Re: Should we update the random_page_cost default value?

Tomas Vondra <tomas@vondra.me>

From: Tomas Vondra <tomas@vondra.me>
To: Michael Banck <mbanck@gmx.net>
Cc: PostgreSQL Hackers <pgsql-hackers@lists.postgresql.org>
Date: 2025-10-06T09:12:00Z
Lists: pgsql-hackers
On 10/6/25 11:02, Michael Banck wrote:
> Hi,
> 
> On Mon, Oct 06, 2025 at 02:59:16AM +0200, Tomas Vondra wrote:
>> I started looking at how we calculated the 4.0 default back in 2000.
>> Unfortunately, there's a lot of info, as Tom pointed out in 2024 [2].
>> But he outlined how the experiment worked:
>>
>> - generate large table (much bigger than RAM)
>> - measure runtime of seq scan
>> - measure runtime of full-table index scan
>> - calculate how much more expensive a random page access is
> 
> Ok, but I also read somewhere (I think it might have been Bruce in a
> recent (last few years) discussion of random_page_cost) that on top of
> that, we assumed 90% (or was it 95%?) of the queries were cached in
> shared_buffers (probably preferably the indexes), so that while random
> access is massively slower than sequential access (surely not 4x by
> 2000) is offset by that.
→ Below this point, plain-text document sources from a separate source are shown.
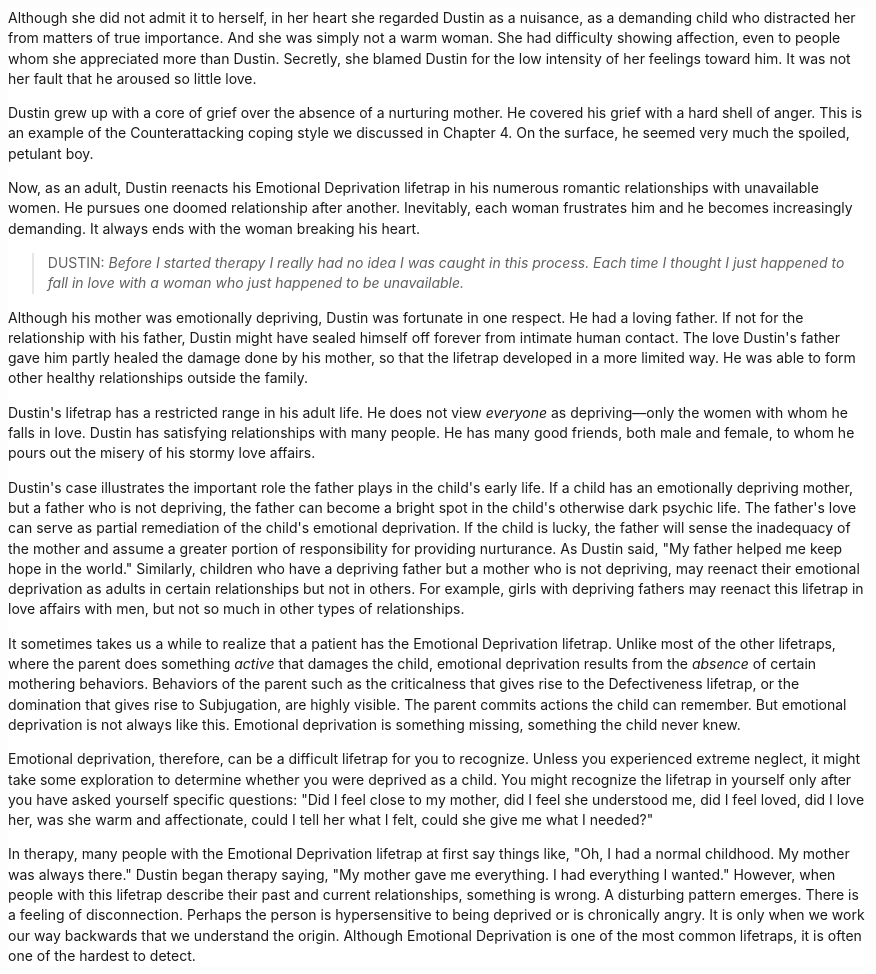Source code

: Although she did not admit it to herself, in her heart she regarded Dustin as a nuisance, as a demanding child who distracted her from matters of true importance. And she was simply not a warm woman. She had difficulty showing affection, even to people whom she appreciated more than Dustin. Secretly, she blamed Dustin for the low intensity of her feelings toward him. It was not her fault that he aroused so little love.

Dustin grew up with a core of grief over the absence of a nurturing mother. He covered his grief with a hard shell of anger. This is an example of the Counterattacking coping style we discussed in Chapter 4. On the surface, he seemed very much the spoiled, petulant boy.

Now, as an adult, Dustin reenacts his Emotional Deprivation lifetrap in his numerous romantic relationships with unavailable women. He pursues one doomed relationship after another. Inevitably, each woman frustrates him and he becomes increasingly demanding. It always ends with the woman breaking his heart.

> DUSTIN: *Before I started therapy I really had no idea I was caught in this process. Each time I thought I just happened to fall in love with a woman who just happened to be unavailable.*

Although his mother was emotionally depriving, Dustin was fortunate in one respect. He had a loving father. If not for the relationship with his father, Dustin might have sealed himself off forever from intimate human contact. The love Dustin's father gave him partly healed the damage done by his mother, so that the lifetrap developed in a more limited way. He was able to form other healthy relationships outside the family.

Dustin's lifetrap has a restricted range in his adult life. He does not view *everyone* as depriving—only the women with whom he falls in love. Dustin has satisfying relationships with many people. He has many good friends, both male and female, to whom he pours out the misery of his stormy love affairs.

Dustin's case illustrates the important role the father plays in the child's early life. If a child has an emotionally depriving mother, but a father who is not depriving, the father can become a bright spot in the child's otherwise dark psychic life. The father's love can serve as partial remediation of the child's emotional deprivation. If the child is lucky, the father will sense the inadequacy of the mother and assume a greater portion of responsibility for providing nurturance. As Dustin said, "My father helped me keep hope in the world." Similarly, children who have a depriving father but a mother who is not depriving, may reenact their emotional deprivation as adults in certain relationships but not in others. For example, girls with depriving fathers may reenact this lifetrap in love affairs with men, but not so much in other types of relationships.

It sometimes takes us a while to realize that a patient has the  Emotional Deprivation lifetrap. Unlike most of the other lifetraps, where the parent does something *active* that damages the child, emotional deprivation results from the *absence* of certain mothering behaviors. Behaviors of the parent such as the criticalness that gives rise to the Defectiveness lifetrap, or the domination that gives rise to Subjugation, are highly visible. The parent commits actions the child can remember. But emotional deprivation is not always like this. Emotional deprivation is something missing, something the child never knew.

Emotional deprivation, therefore, can be a difficult lifetrap for you to recognize. Unless you experienced extreme neglect, it might take some exploration to determine whether you were deprived as a child. You might recognize the lifetrap in yourself only after you have asked yourself specific questions: "Did I feel close to my mother, did I feel she understood me, did I feel loved, did I love her, was she warm and affectionate, could I tell her what I felt, could she give me what I needed?"

In therapy, many people with the Emotional Deprivation lifetrap at first say things like, "Oh, I had a normal childhood. My mother was always there." Dustin began therapy saying, "My mother gave me everything. I had everything I wanted." However, when people with this lifetrap describe their past and current relationships, something is wrong. A disturbing pattern emerges. There is a feeling of disconnection. Perhaps the person is hypersensitive to being deprived or is chronically angry. It is only when we work our way backwards that we understand the origin. Although Emotional Deprivation is one of the most common lifetraps, it is often one of the hardest to detect.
I only quickly read your mail, but I didn't see
> any discussion of caching on first glance, or do you think it does not
> matter much?
> 

I think you're referring to this:

https://www.postgresql.org/message-id/1156772.1730397196%40sss.pgh.pa.us

As Tom points out, that's not really how we calculated the 4.0 default.
We should probably remove that from the docs.


regards

-- 
Tomas Vondra